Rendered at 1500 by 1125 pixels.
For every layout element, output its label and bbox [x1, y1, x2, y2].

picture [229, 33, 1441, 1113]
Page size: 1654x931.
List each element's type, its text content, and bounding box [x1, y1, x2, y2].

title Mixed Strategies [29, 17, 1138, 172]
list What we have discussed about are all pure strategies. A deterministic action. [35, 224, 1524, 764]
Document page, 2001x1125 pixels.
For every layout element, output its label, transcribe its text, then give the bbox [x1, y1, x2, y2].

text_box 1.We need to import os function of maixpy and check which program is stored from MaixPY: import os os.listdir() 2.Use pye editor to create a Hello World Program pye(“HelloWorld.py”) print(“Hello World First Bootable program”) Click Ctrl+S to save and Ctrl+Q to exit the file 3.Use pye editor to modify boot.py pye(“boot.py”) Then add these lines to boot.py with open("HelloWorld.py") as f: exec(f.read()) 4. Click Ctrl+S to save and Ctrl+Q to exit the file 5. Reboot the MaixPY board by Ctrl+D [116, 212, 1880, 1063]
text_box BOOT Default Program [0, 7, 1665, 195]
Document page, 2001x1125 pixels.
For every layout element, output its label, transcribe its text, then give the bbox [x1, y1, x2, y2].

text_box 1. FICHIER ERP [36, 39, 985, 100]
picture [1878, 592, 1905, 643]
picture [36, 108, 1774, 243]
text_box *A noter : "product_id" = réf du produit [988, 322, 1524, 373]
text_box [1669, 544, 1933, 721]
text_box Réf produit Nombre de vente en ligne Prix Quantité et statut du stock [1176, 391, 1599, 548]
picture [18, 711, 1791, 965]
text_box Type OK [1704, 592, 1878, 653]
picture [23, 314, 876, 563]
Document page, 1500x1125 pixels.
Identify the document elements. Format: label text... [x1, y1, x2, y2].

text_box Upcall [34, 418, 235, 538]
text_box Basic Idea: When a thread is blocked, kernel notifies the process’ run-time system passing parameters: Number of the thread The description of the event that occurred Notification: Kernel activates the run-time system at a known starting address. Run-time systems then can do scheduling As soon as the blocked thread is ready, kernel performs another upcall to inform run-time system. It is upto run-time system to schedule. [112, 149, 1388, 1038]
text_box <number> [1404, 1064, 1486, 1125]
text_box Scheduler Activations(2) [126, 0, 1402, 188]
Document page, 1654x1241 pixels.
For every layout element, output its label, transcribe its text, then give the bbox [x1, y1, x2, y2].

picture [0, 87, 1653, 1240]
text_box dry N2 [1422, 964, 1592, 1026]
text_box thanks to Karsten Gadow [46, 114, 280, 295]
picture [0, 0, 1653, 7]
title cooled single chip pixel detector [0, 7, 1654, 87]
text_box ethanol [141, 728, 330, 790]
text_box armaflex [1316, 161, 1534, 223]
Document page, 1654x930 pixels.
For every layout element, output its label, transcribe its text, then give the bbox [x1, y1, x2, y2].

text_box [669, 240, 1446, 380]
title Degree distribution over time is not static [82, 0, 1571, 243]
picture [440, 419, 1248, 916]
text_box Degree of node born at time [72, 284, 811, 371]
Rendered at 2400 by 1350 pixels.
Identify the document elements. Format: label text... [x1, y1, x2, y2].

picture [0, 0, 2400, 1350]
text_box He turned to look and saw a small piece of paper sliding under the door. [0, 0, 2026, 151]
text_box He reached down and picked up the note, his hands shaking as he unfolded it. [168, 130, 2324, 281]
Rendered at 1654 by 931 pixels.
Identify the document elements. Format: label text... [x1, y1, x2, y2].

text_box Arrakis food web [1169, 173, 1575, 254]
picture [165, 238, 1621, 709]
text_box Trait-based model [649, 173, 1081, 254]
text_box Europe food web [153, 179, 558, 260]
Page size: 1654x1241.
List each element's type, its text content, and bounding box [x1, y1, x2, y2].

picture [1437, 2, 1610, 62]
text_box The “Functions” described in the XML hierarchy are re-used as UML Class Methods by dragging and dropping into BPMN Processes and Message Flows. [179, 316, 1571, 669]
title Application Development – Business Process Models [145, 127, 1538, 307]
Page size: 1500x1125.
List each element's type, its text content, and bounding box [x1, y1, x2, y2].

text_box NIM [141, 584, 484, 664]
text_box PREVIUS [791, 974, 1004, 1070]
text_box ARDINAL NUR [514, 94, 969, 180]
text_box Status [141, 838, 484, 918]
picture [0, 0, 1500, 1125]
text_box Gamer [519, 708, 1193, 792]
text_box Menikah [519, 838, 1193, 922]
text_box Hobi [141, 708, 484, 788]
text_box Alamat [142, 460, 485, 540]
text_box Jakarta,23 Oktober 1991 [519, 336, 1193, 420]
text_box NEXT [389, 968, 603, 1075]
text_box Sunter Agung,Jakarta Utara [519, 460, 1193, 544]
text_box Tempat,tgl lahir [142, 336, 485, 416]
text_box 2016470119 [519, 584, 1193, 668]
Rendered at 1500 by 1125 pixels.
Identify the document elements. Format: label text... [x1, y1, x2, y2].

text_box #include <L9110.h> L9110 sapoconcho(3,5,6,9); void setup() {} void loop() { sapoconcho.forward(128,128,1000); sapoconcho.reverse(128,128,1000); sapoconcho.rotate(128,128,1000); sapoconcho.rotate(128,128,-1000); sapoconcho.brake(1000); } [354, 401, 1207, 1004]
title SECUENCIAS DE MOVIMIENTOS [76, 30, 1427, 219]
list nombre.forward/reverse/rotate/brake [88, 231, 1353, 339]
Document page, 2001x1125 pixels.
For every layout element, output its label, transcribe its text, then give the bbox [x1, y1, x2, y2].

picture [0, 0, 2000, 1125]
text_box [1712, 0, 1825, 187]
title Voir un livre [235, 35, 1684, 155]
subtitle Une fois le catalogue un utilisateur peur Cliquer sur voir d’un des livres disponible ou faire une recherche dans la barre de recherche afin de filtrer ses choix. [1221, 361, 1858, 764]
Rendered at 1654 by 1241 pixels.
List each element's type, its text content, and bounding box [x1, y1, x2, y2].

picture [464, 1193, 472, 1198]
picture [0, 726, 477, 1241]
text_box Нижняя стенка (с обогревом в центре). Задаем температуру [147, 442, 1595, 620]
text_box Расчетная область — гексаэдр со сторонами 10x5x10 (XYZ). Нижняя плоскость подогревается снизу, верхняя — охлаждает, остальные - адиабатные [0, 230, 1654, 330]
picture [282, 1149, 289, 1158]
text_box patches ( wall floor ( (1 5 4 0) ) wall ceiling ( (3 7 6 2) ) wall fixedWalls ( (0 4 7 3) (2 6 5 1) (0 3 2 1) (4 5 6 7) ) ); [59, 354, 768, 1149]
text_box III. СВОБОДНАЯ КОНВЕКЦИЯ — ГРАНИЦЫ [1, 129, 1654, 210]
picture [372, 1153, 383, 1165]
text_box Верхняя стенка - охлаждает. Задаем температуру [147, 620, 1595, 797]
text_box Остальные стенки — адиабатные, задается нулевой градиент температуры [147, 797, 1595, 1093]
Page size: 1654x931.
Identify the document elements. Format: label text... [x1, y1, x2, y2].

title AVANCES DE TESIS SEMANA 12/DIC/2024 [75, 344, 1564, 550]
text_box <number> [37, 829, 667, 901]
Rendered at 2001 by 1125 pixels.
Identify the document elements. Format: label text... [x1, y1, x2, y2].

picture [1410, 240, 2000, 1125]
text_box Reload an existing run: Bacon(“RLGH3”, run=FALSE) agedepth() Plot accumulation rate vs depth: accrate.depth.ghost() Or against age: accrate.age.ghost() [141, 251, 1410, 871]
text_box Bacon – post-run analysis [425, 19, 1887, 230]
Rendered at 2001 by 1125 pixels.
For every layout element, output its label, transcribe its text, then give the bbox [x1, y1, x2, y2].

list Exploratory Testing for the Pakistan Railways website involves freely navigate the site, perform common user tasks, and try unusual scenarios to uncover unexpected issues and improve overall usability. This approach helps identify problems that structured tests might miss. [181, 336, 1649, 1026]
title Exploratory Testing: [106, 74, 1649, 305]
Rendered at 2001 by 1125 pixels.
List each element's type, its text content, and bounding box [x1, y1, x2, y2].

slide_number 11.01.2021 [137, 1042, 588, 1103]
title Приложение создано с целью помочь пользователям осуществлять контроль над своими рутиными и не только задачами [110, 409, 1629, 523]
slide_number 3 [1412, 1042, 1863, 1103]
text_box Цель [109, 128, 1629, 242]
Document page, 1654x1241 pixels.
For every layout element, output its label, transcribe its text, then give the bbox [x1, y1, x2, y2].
——
WHAT TO WORK ON:
Rewrite everything from the start of the entries down to the line containing "text_box BOOT Default", that line included, as a JSON list of strings with one string per line and blank lines omitted.

RESULT FOR THIS EXERCISE:
[
  "Rendered at 1500 by 1125 pixels.",
  "For every layout element, output its label and bbox [x1, y1, x2, y2].",
  "picture [229, 33, 1441, 1113]",
  "Page size: 1654x931.",
  "List each element's type, its text content, and bounding box [x1, y1, x2, y2].",
  "title Mixed Strategies [29, 17, 1138, 172]",
  "list What we have discussed about are all pure strategies. A deterministic action. [35, 224, 1524, 764]",
  "Document page, 2001x1125 pixels.",
  "For every layout element, output its label, transcribe its text, then give the bbox [x1, y1, x2, y2].",
  "text_box 1.We need to import os function of maixpy and check which program is stored from MaixPY: import os os.listdir() 2.Use pye editor to create a Hello World Program pye(“HelloWorld.py”) print(“Hello World First Bootable program”) Click Ctrl+S to save and Ctrl+Q to exit the file 3.Use pye editor to modify boot.py pye(“boot.py”) Then add these lines to boot.py with open(\"HelloWorld.py\") as f: exec(f.read()) 4. Click Ctrl+S to save and Ctrl+Q to exit the file 5. Reboot the MaixPY board by Ctrl+D [116, 212, 1880, 1063]",
  "text_box BOOT Default Program [0, 7, 1665, 195]"
]